In his eighth book of poems and fourth with Frontenac House (Calgary’s publisher of record for poetry), Toronto’s Jim Nason doesn’t subscribe to Margaret Atwood’s blunt poetry of witness, which she defined in 1981 in True Stories as “The facts of this world seen clearly/ are seen through tears.” Rather, for Nason, no matter how troubled what he shares with us makes him, seeing is filtered through beauty. Take the final lines of “Rilke’s Tree”: “Empathy is a tree in rain—/ dark, oiled bark,// far-reaching limbs, ready to receive again.” Such imagery is so beguiling it’s perhaps forgivable to miss Nason’s reminder that while standing in rain can chill us to the bone, a willingness to reach out warmly despite the world’s harshness is without fail an exemplary gesture.
Of course, not every line in Self-Portrait Embracing a Fabulous Beast flirts dangerously with gentleness and light. Nason sets his poems against a backdrop overcrowded by COVID (“See, you say, raising a hand no longer there.// You whistle and your notes fly above pot, pan and glass”), humanity’s threat to nature (“The dusty wings of a dead bat fanned out/ on the floor of a Congo cave”), our brutality to the marginalized (“a man face up on the grass,// wearing a half-on-his-face blue mask.// Police wake his sleeping buddy,/ send him away shirtless, staggering”), and the pratfalls of queer bodies pursuing love, whether through sustained intimacies or casual carnality (“Life with its belly to the ground, an elongated groan// instead of hiss—it’s hard not to project onto a snake—/ shame is the sex you had in the overgrown grass”). How to connect in a broken world preoccupies Nason, with a very full suite of poems giving lusty voice to pillow talk between men: “Hold me you’d said.// Then, lip to lip/ you on top// pushing. The art of surrender/ inch by deep inch.” Acquiescence doesn’t always ram through the deal: “My words unleashed/ then yours, bruising.// Descending stairs// and the exit door/ with no handle.”

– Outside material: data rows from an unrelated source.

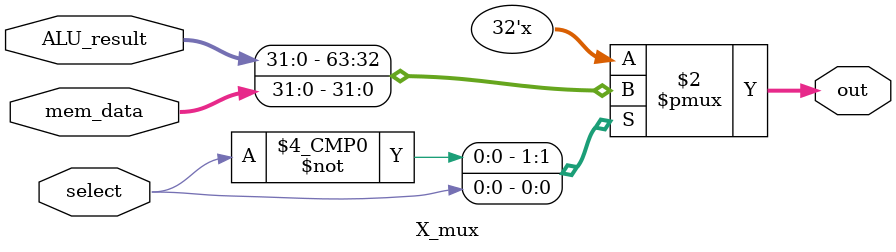
<source format=sv>
module X_mux(
	input [31:0] ALU_result,
	input [31:0] mem_data,
	input select,
	output reg [31:0] out
);

always_comb begin
	case(select)
		0: 		out = ALU_result;
		1: 		out = mem_data;
		default: out = 0;
	endcase
end

endmodule
</source>
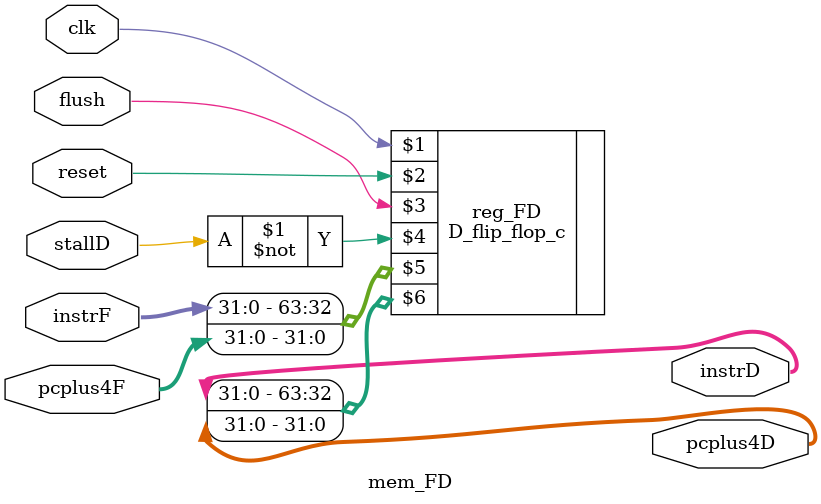
<source format=v>
module mem_FD(
    input         clk,reset,flush,stallD,
    input  [31:0] instrF,
    input  [31:0] pcplus4F,
    output [31:0] instrD,
    output [31:0] pcplus4D
);
    
    //32,32 => 64
    D_flip_flop_c #(64) reg_FD(clk,reset,flush,~stallD,
                              {instrF,pcplus4F},
                              {instrD,pcplus4D});

endmodule
</source>
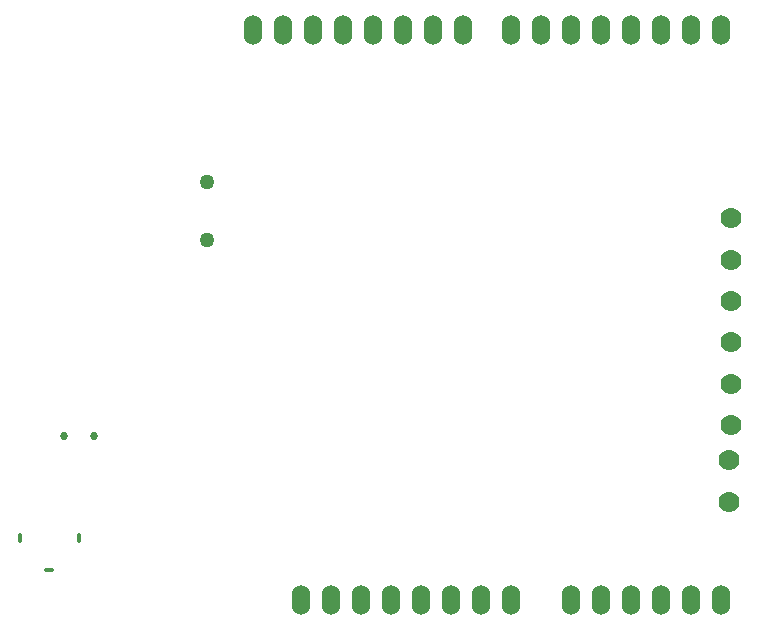
<source format=gbs>
G04 (created by PCBNEW (2013-07-07 BZR 4022)-stable) date 8/20/2014 4:29:51 PM*
%MOIN*%
G04 Gerber Fmt 3.4, Leading zero omitted, Abs format*
%FSLAX34Y34*%
G01*
G70*
G90*
G04 APERTURE LIST*
%ADD10C,0.00590551*%
%ADD11O,0.06X0.1*%
%ADD12O,0.011811X0.0393701*%
%ADD13O,0.0393701X0.011811*%
%ADD14C,0.0271654*%
%ADD15C,0.05*%
%ADD16C,0.07*%
G04 APERTURE END LIST*
G54D10*
G54D11*
X75852Y-26535D03*
X74852Y-26535D03*
X73852Y-26535D03*
X72852Y-26535D03*
X71852Y-26535D03*
X70852Y-26535D03*
X69852Y-26535D03*
X68852Y-26535D03*
X73452Y-45535D03*
X72452Y-45535D03*
X71452Y-45535D03*
X70452Y-45535D03*
X74452Y-45535D03*
X75452Y-45535D03*
X76452Y-45535D03*
X77452Y-45535D03*
X79452Y-45535D03*
X80452Y-45535D03*
X81452Y-45535D03*
X82452Y-45535D03*
X83452Y-45535D03*
X84452Y-45535D03*
X84452Y-26535D03*
X83452Y-26535D03*
X82452Y-26535D03*
X81452Y-26535D03*
X80452Y-26535D03*
X79452Y-26535D03*
X78452Y-26535D03*
X77452Y-26535D03*
G54D12*
X61082Y-43484D03*
G54D13*
X62066Y-44547D03*
G54D12*
X63051Y-43484D03*
G54D14*
X62539Y-40070D03*
X63547Y-40074D03*
G54D15*
X67326Y-31602D03*
X67326Y-33523D03*
G54D16*
X84771Y-32813D03*
X84771Y-34191D03*
X84771Y-35569D03*
X84771Y-36947D03*
X84771Y-38325D03*
X84771Y-39703D03*
X84732Y-40876D03*
X84732Y-42254D03*
M02*

</source>
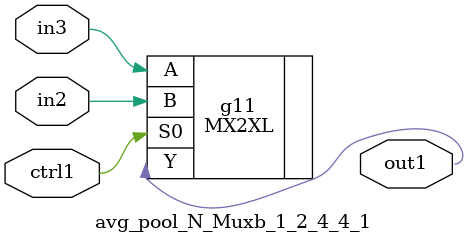
<source format=v>
`timescale 1ps / 1ps


module avg_pool_N_Muxb_1_2_4_4_1(in3, in2, ctrl1, out1);
  input in3, in2, ctrl1;
  output out1;
  wire in3, in2, ctrl1;
  wire out1;
  MX2XL g11(.A (in3), .B (in2), .S0 (ctrl1), .Y (out1));
endmodule



</source>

Nason frames his diverse subjects with references to his peers among today’s gay-male poets, including myself, plus to his heroes in the centuries-long queer canon. Lorca, whom Franco’s ilk disappeared during Spain’s civil war, surfaces twice, including in the title poem, inspired by a portrait with the same title that the murdered poet made of himself. Rather than describing it (and Lorca) wash by closely-adhered-to wash of colour, Nason recounts his own life, impressively turning ekphrasis on its head: “I am many arms and feet/ a strutting/ glorious/ line-scribbled day.” His lightly limned personal tribulations polish the lens through which he glimpses ample grace to celebrate.
John Barton is an editor and the author of 12 books of poetry.